Task item »
Reproduce every line of the listing below without changing a single character.

(Collected data)
§

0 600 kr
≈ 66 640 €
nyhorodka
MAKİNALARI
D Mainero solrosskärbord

§

The answer »
0 600 kr
≈ 66 640 €
nyhorodka
MAKİNALARI
D Mainero solrosskärbord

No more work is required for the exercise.